- Noel Madison (left) and J. Fisher White (centre) in the film
- Directed by: Ralph Ince
- Screenplay by: Michael Barringer; Anthony Hankey;
- Produced by: Irving Asher
- Starring: Noel Madison Lesley Brook George Galleon
- Production company: Teddington Studios
- Release date: 1937;
- Running time: 73 minutes
- Country: United Kingdom
- Language: English

= The Man Who Made Diamonds =

1937 film

The Man Who Made Diamonds is a lost 1937 British crime film directed by Ralph Ince and starring Noel Madison, James Stephenson and Lesley Brook. It was written by Michael Barringer and Anthony Hankey.

== Preservation status ==
The British Film Institute has classed The Man Who Made Diamonds as a lost film. Its National Archive holds a collection of ephemera and stills but no film or video materials.

==Plot summary==
A professor invents a way of manufacturing diamonds.

==Cast==
- Noel Madison as Joseph
- James Stephenson as Ben
- Lesley Brook as Helen Calthrop
- Wilfrid Lawson as Gallanie
- George Galleon as Tony
- Renee Gadd as Marianne
- Philip Ray as Tompkins
- Hector Abbas as Nichols
- J. Fisher White as Prof. Calthrop

== Reception ==
The Monthly Film Bulletin wrote: "The settings are good, especially those in the laboratory showing the Professor and Joseph manufacturing the diamonds. There is some first-class acting by Lesley Brook as the Professor's daughter; Renee Gadd as the foolish but faithful friend provides some genuinely comic relief, and Noel Madison as the ruthless villain of the piece grips one's attention from start to finish. ...Not suitable for children or adolescents."

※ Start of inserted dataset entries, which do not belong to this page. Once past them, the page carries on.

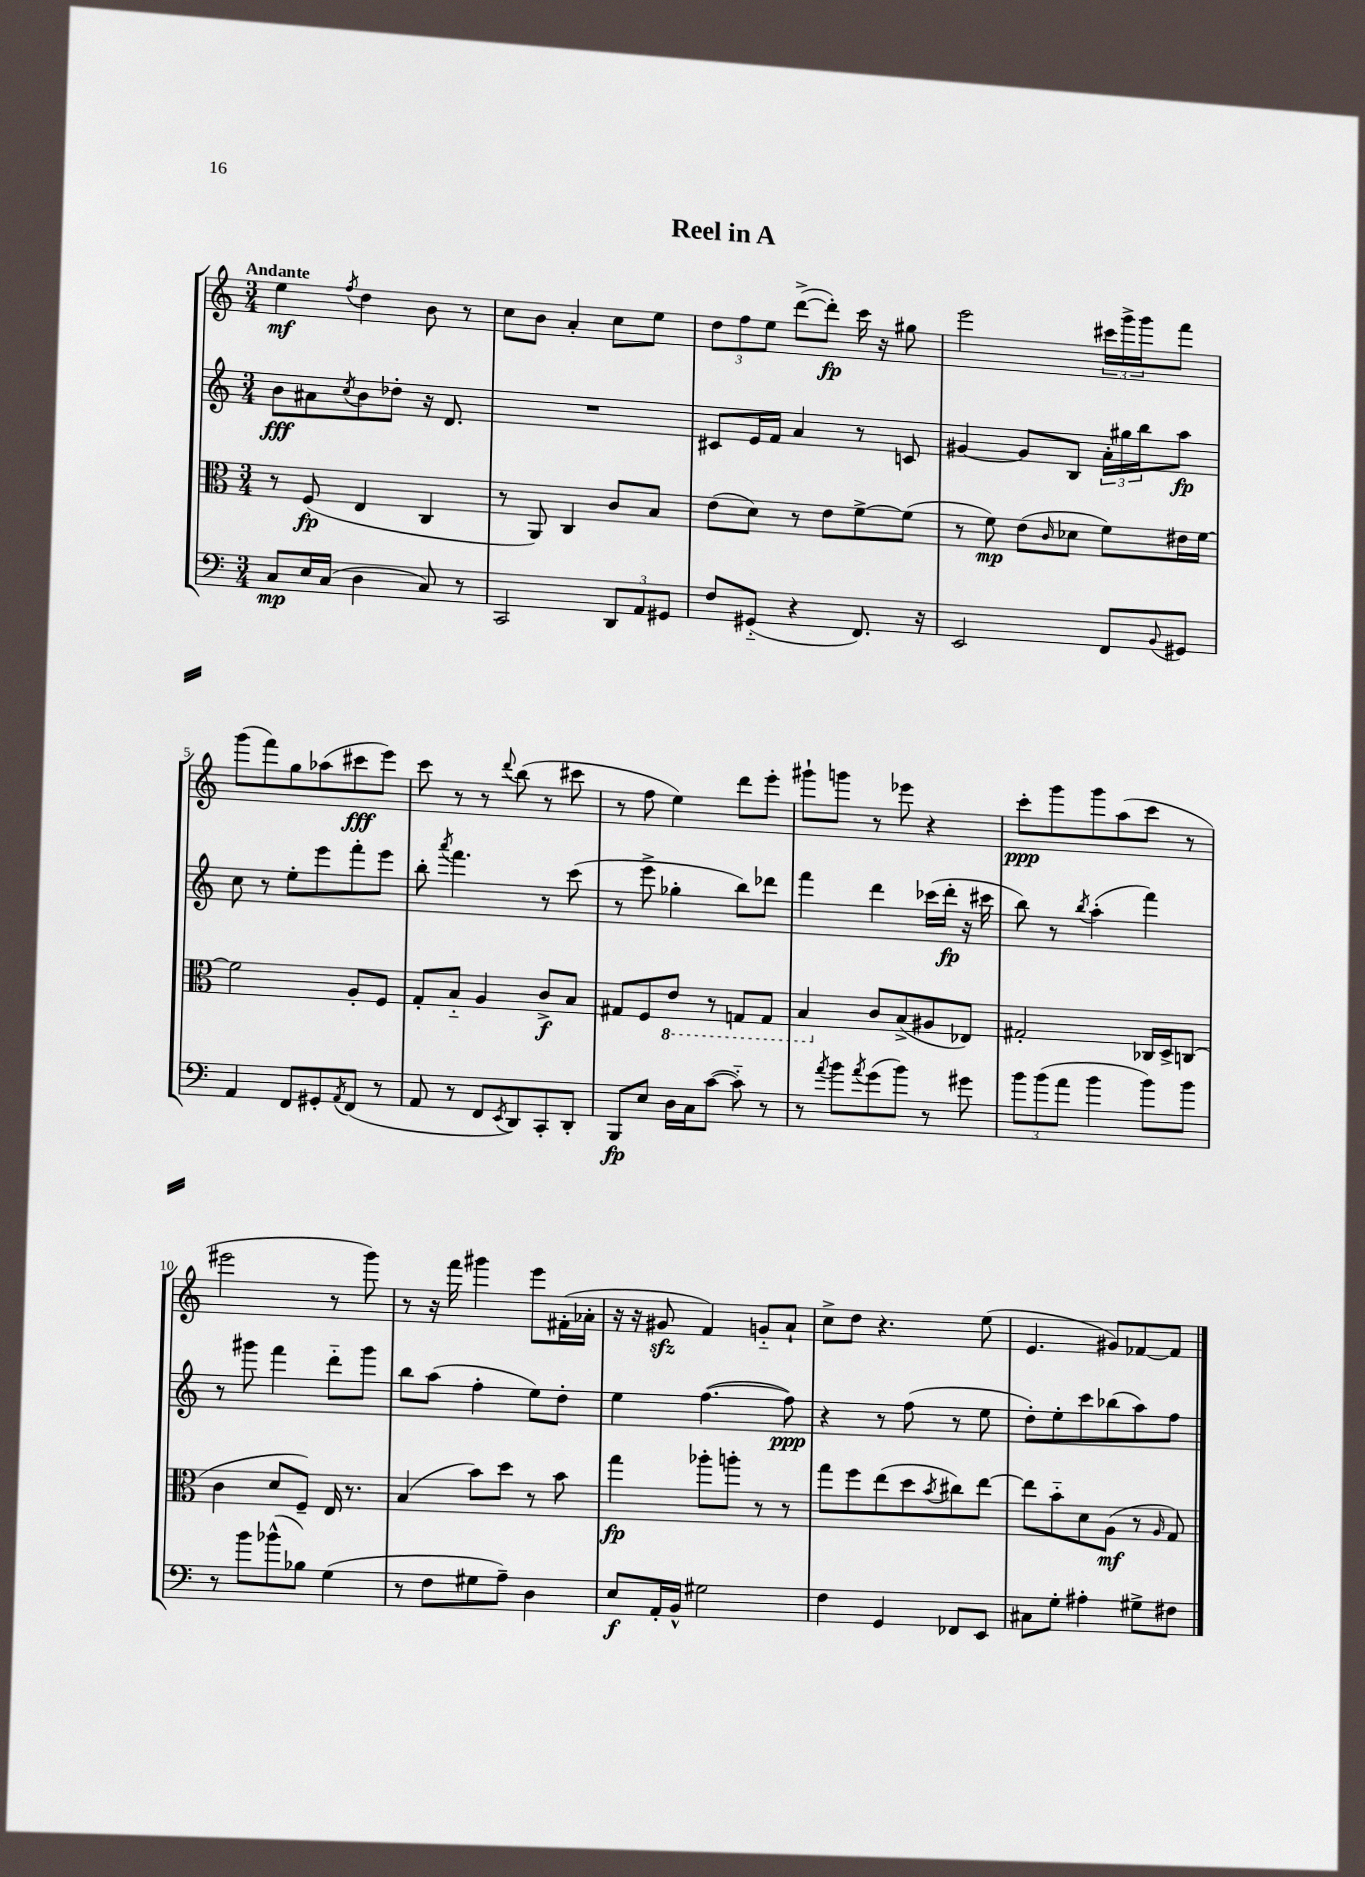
\header { title = "Reel in A" }
<<
\new StaffGroup <<
\new Staff = "s0" {
    \clef treble \key c \major \numericTimeSignature \time 3/4 \tempo "Andante"
    e''4\mf \acciaccatura { f''8 } d''4 b'8 r8 |
    c''8 b'8 a'4-. c''8 e''8 |
    \tuplet 3/2 { d''8 f''8 e''8 } d'''8~->( d'''8-.\fp) c'''16 r16 gis''8 |
    e'''2 \tuplet 3/2 { cis'''16 g'''16-> g'''16 } f'''8 |
    g'''8( f'''8) g''8 aes''8( cis'''8\fff e'''8) |
    c'''8 r8 r8 \appoggiatura { d'''8 } b''8( r8 cis'''8 |
    r8 f''8 e''4) d'''8 e'''8-. |
    gis'''8-! g'''8 r8 ees'''8 r4 |
    c'''8-.\ppp g'''8 g'''8 a''8( c'''8 r8 |
    eis'''2 r8 g'''8) |
    r8 r16 f'''16 gis'''4 e'''8 fis'16-.( aes'16-. |
    r16 r16 gis'8\sfz f'4) g'8-_ a'8-! |
    c''8-> d''8 r4. e''8( |
    e'4. gis'8) fes'8~ fes'8 \bar "|." |
}
\new Staff = "s1" {
    \clef treble \key c \major \numericTimeSignature \time 3/4
    b'8\fff ais'8 \acciaccatura { c''8 } b'8 des''8-. r16 d'8. |
    R2. |
    cis'8 e'16 f'16 a'4 r8 c'8 |
    gis'4~ gis'8 b8 \tuplet 3/2 { a'16-. gis''16 b''16 } a''8\fp |
    c''8 r8 e''8-. e'''8 f'''8-. e'''8 |
    b''8-. \acciaccatura { a'''8 } f'''4. r8 c'''8( |
    r8 e'''8-> ges''4-. b''8) des'''8 |
    f'''4 d'''4 ces'''16( d'''16-.\fp r16 cis'''16 |
    b''8) r8 \acciaccatura { b''8 } a''4-.( f'''4) |
    r8 gis'''8 f'''4 d'''8-_ gis'''8 |
    b''8 a''8( f''4-. e''8) d''8-. |
    e''4 f''4.~( f''8\ppp) |
    r4 r8 f''8( r8 e''8 |
    d''8-.) e''8-. c'''8 bes''8( a''8) f''8 \bar "|." |
}
\new Staff = "s2" {
    \clef alto \key c \major \numericTimeSignature \time 3/4
    r8 f8\fp( e4 c4 |
    r8 a,8) c4 c'8 b8 |
    e'8( d'8) r8 e'8 f'8~-> f'8( |
    r8 f'8\mp) e'8( \grace { c'16 } des'8 f'8) eis'16 f'16~ |
    f'2 a8-. f8 |
    g8-. b8-_ a4 c'8->\f b8 |
    gis8 f8 \ottava #-1 e8 r8 g,!8 g,8 |
    b,4 \ottava #0 c'8 b8->( ais8 ees8) |
    gis2-. ces16 d16-> c8( |
    c'4 d'8 f8--) e16 r8. |
    b4( b'8) d''8 r8 b'8 |
    g''4\fp aes''8-. a''8-. r8 r8 |
    g''8 f''8 e''8( d''8 \acciaccatura { b'8 } cis''8) e''8~ |
    e''8 b'8-_ d'8 a8\mf( r8 \grace { a16 } g8) \bar "|." |
}
\new Staff = "s3" {
    \clef bass \key c \major \numericTimeSignature \time 3/4
    c8\mp e16 c16( d4 c8) r8 |
    c,2 \tuplet 3/2 { d,8 a,8 gis,8 } |
    f8 gis,8-_( r4 f,8.) r16 |
    e,2 f,8 \appoggiatura { b,8 } gis,8 |
    a,4 f,8 gis,8-. \acciaccatura { a,8 } f,8( r8 |
    a,8 r8 f,8 \acciaccatura { e,8 } d,8) c,8-. d,8-. |
    b,,8\fp e8 d16 c16 c'8~( c'8-_) r8 |
    r8 \acciaccatura { a'8 } b'8 \acciaccatura { a'8 } g'8( b'8) r8 gis'8 |
    \tuplet 3/2 { b'8 b'8( a'8 } b'4 b'8) b'8 |
    r8 b'8 bes'8-^( bes8) g4( |
    r8 f8 gis8 a8--) d4 |
    e8\f a,16-. b,16-^ gis2 |
    f4 g,4 fes,8 e,8 |
    cis8 g8-. ais4-. gis8-> fis8 \bar "|." |
}
>>
>>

Kine Weekly wrote: "Sensational crime thriller turning on a fantastic but gripping theme. ... Noel Madison presents a pretty portrait in villainy as Joseph; James Stephenson and Wilfred Lawson are good as a couple of crooks; but George Galleon is not too sure of himsell as Tony, Lesley Brook is colourless as Helen, and Renee Gadd is inclined to force the pace in a comedy role. ... In its pursuit of thrills, this crime melodrama has scant regard for reason, but the realism with which the thrills are enacted and draped with pseudoscientific detail thrusts the colourful rough-stuff well and truly home."

The Daily Film Renter wrote: "The Teddington studios have gone all out to make an unvarnished thriller for the purely popular market, and achieve their end in a subject which, while somewhat naive by critical standards, nevertheless has the right ingredients for the purpose. It has thrills and plenty of action, weird machinery and a certain sinister atmosphere, the latter owing to sincere acting by the main crook element, with a deal of artless humour and confected romance to round off its mass appeal."

Picture Show wrote: "It is all rather vague and rambling, with the villain (the diamond maker) meeting his death through climbing a pylon and being electrocuted."